[Opening Material provided section]

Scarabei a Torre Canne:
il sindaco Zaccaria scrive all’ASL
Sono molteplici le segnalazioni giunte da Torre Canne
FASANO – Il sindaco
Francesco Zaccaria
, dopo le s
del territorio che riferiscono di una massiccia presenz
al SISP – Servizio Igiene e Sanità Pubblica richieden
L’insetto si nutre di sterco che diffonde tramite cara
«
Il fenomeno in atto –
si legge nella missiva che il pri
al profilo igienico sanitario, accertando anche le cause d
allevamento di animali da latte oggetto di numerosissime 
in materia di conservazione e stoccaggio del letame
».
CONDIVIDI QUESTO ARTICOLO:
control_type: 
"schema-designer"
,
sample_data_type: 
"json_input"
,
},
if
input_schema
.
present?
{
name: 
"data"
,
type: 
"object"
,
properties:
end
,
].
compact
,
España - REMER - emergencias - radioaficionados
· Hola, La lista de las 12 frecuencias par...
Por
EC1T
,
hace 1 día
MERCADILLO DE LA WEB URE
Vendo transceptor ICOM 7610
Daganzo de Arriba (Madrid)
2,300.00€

[Closing Material provided section]
[Opening Material provided section]

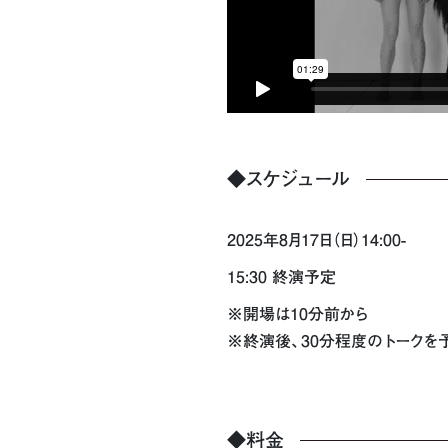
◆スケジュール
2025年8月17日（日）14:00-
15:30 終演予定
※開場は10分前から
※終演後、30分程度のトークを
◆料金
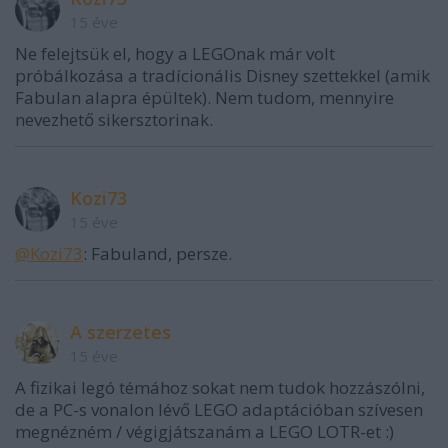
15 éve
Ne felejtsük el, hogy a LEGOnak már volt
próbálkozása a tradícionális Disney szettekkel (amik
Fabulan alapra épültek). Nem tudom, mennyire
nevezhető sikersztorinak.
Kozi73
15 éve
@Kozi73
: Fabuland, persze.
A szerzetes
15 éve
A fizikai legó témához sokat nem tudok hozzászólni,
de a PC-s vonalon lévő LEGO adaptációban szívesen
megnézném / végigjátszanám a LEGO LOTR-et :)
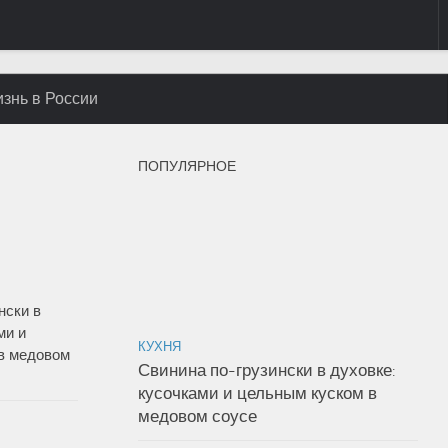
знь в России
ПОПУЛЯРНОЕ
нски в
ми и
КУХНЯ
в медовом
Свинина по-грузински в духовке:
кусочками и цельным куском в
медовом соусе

[Closing Material provided section]

▶ **What is needed**: Lines holding the word "Zaccaria" are the answer; copy each one from the records above.

▶ **Answer space**:
il sindaco Zaccaria scrive all’ASL
Francesco Zaccaria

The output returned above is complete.